● What you need to do: Should a line in the entries below contain "input", return that line.

● Records for the task:

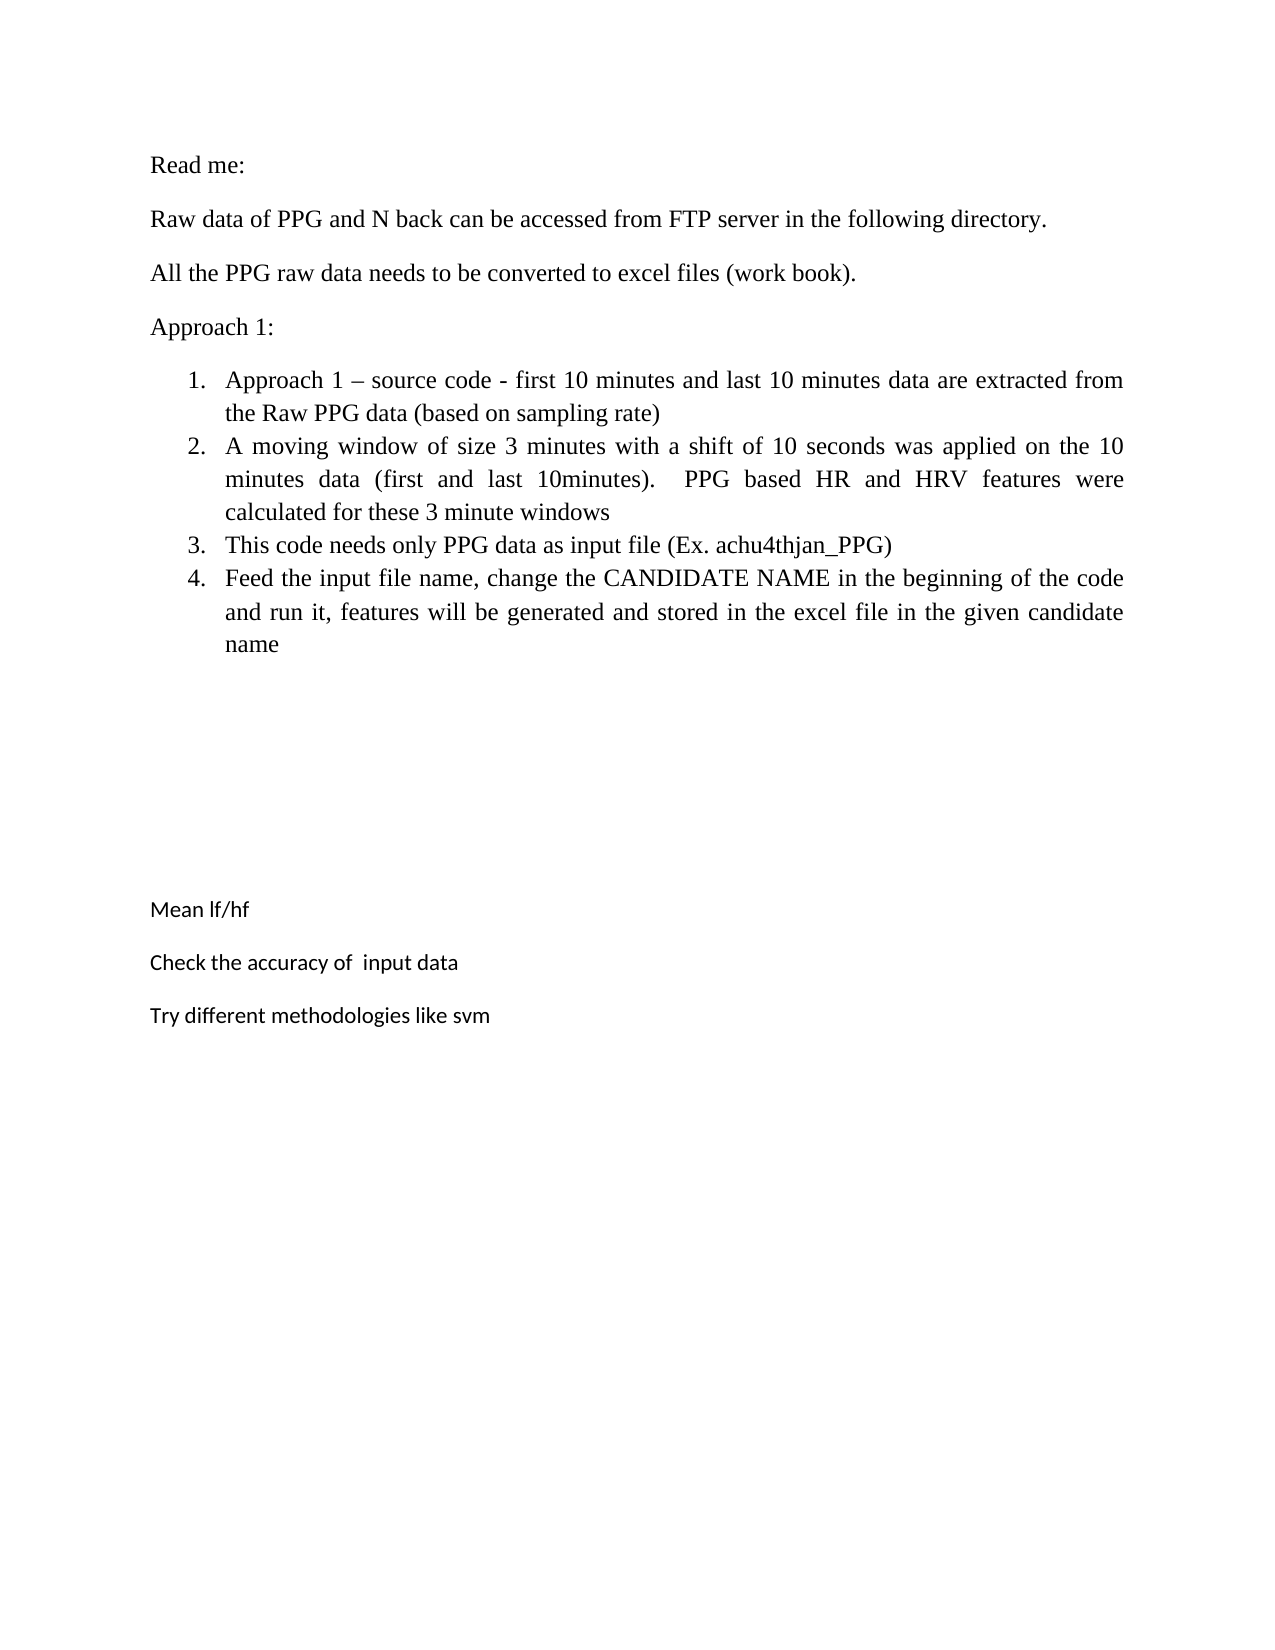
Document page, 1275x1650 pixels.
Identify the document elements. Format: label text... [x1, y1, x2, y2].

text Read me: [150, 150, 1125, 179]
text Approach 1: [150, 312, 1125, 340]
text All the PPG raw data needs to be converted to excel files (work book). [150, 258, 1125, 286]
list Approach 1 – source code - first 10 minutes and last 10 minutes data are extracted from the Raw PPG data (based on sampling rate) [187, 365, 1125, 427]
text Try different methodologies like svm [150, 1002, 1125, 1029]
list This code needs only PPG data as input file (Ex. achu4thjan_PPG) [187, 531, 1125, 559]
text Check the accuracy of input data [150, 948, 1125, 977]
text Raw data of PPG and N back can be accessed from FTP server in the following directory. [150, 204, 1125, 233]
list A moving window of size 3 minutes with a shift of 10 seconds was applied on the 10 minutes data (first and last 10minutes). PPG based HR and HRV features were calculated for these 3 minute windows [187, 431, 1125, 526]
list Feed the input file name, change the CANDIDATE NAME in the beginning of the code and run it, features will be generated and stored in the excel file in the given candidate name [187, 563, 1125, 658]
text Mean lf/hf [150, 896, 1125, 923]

● Exercise output:
list This code needs only PPG data as input file (Ex. achu4thjan_PPG) [187, 531, 1125, 559]
text Check the accuracy of input data [150, 948, 1125, 977]
list Feed the input file name, change the CANDIDATE NAME in the beginning of the code and run it, features will be generated and stored in the excel file in the given candidate name [187, 563, 1125, 658]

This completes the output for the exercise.